**Stored data entries**
══════

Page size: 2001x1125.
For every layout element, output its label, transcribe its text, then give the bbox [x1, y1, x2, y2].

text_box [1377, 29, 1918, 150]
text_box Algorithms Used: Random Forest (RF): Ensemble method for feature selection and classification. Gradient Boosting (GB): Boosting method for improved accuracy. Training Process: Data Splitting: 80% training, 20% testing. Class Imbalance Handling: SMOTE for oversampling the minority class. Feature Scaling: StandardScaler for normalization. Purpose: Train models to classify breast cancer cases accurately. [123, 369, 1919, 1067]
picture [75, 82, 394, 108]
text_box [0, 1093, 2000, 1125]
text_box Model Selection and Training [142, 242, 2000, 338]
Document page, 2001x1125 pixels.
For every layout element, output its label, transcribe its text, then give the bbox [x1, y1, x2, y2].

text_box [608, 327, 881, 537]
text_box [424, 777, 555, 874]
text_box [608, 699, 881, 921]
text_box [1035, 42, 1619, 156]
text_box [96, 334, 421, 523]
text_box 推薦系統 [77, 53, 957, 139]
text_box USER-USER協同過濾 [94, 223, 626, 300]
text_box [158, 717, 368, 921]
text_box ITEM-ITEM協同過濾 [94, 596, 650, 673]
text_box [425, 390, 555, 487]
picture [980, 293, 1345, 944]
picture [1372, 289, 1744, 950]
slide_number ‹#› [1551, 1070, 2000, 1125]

══════

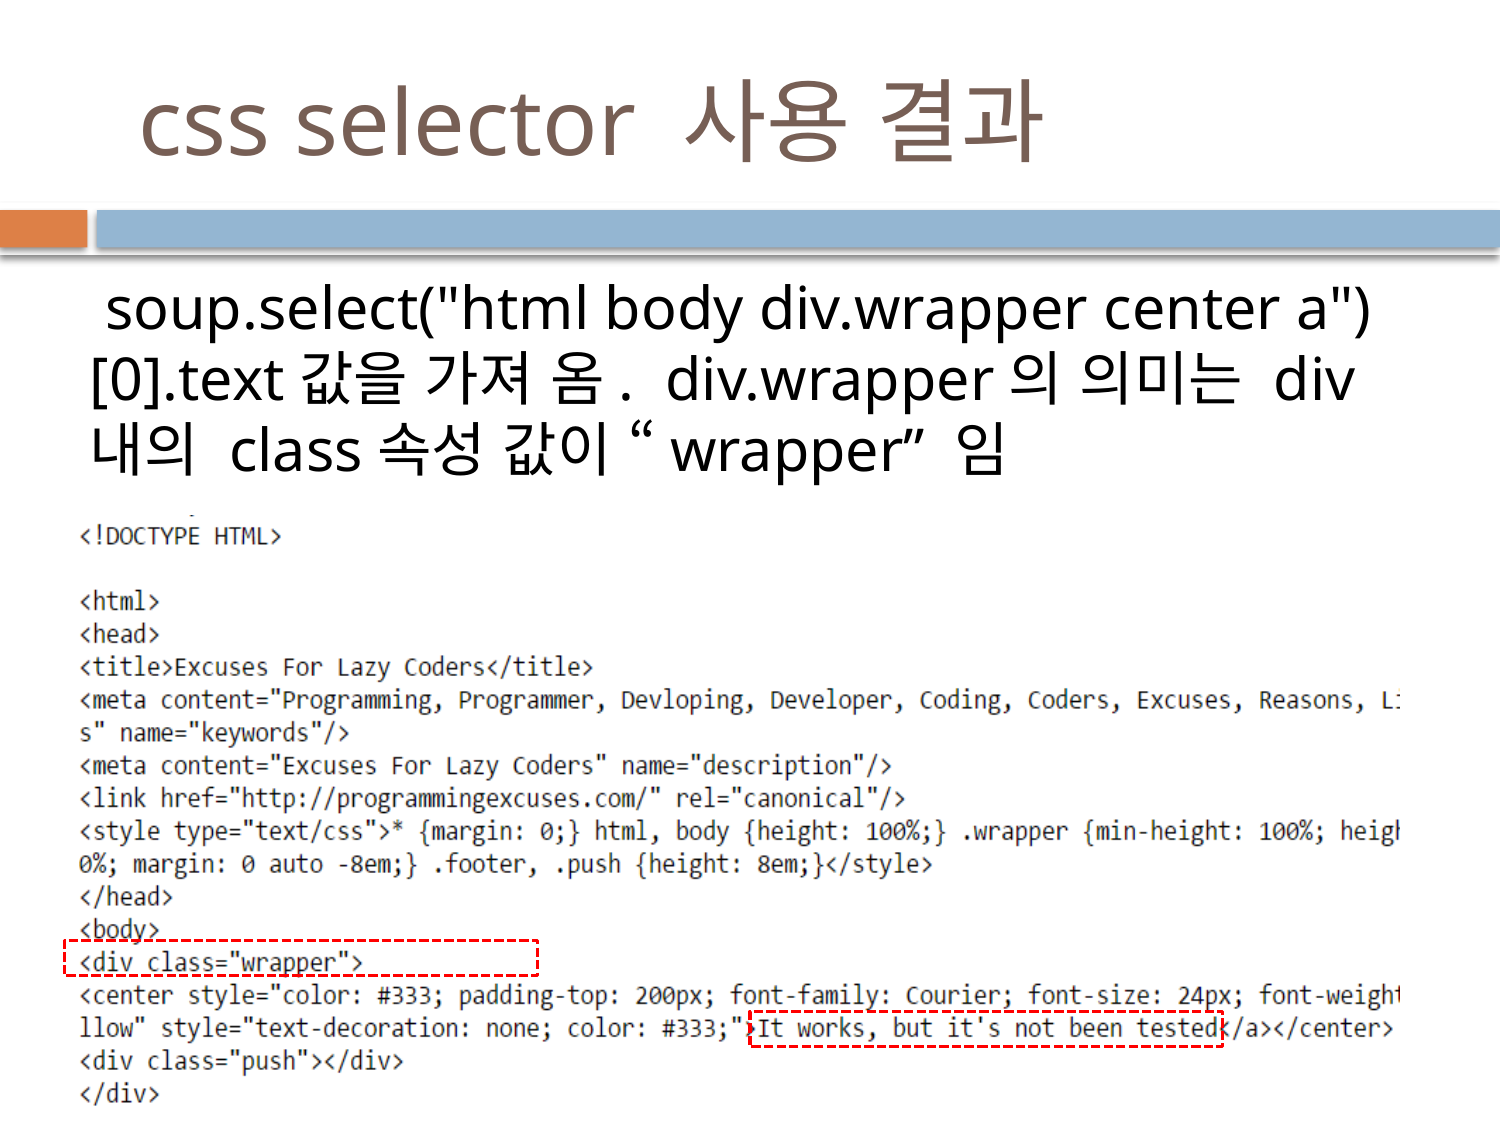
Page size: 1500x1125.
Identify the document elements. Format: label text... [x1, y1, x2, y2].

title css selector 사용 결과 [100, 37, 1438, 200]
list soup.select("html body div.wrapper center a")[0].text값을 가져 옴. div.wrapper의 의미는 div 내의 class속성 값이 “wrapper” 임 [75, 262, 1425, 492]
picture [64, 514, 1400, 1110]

══════

**Exercise**
Copy every line of the data above in which the string "size" appears.

**Written answer**
Page size: 2001x1125.
Page size: 1500x1125.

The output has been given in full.